A Haber’de olayları değerlendirirken, olayları, geçmişi, hükümetleri de düşünerek cevap vermek isterim. İktidar ve muhalefet başkanları, milletvekilleri, belediye başkanları ve bakanların listelerini yaparken, listede yer alanların vasıflarını düşünerek yapmışlarsa başarılı olurlar. Hesaplar üzerine yapılan listeler, başkanları zor durumda bırakır. Faturasını da halk öder. 

       Gelecek günlerde, liyakate bakılarak seçimler yapılabilir. Ücretli danışmanlar, parti başkanlarını yanıltır. Gönlüm, iktidar ve muhalefet başkanlarının partili olmayan, menfaat gözetmeyen ücretsiz, yollarına devam etmesinden yanadır düşüncesinde olduğumu söylemiştim.

       Gazeteci örneğim, Ahmet Kabaklı Hoca, İlhan Bardakçı’dır. Ben KabaklıHoca’nın izinden gitmekle doğru yolda olduğuma inanırım. Hoca’nın zaman zaman Erbakan’ı da acımasızca eleştirdiğini hatırlarım.

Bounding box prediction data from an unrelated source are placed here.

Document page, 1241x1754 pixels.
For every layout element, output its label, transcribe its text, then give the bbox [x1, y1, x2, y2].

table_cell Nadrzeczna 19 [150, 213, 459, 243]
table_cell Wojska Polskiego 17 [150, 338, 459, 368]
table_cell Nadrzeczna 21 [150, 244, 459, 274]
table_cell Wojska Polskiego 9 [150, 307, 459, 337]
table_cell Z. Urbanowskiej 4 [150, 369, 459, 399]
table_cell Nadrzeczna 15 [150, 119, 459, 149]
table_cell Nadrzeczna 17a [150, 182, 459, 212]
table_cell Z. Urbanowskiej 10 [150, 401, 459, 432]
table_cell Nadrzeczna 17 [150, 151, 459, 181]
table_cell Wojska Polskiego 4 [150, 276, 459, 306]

       Zemzem ve Bevval yazsısının son bölümünü hatırlayalım: “Milli demek, İslam’la Türk’ün kaynaşmış varlık ve birliğini, hiçbir çıkar pahasına, hiç kimseye, hele hele Türk ve İslam düşmanlarına çiğnetmemek demektir. Türkiye gibi, Kerkük, Batı Trakya, Balkanlar, Rusya, İran, Kızıl Çin Müslümanları da bunu böyle biliyorlar. Siz ki daima Milli Görüş lafı edersiniz, Irak dönüşünde o acıklı, o iftira ve Baas kokan sözler midir Milli Görüş? Baas’ın yürüttüğü Hıristiyan, Arap ırkçılığına ve bu partinin mali, siyasi vaatlerine düşmek midir Milli Görüş? Türk ve Müslüman düşmanlığında Baas’çılarla aynı dili kullanmak Milli Görüş olamaz.”

       Dileğimiz, ülkenin gazetecilerinin bu dürüstlükte olmasıdır.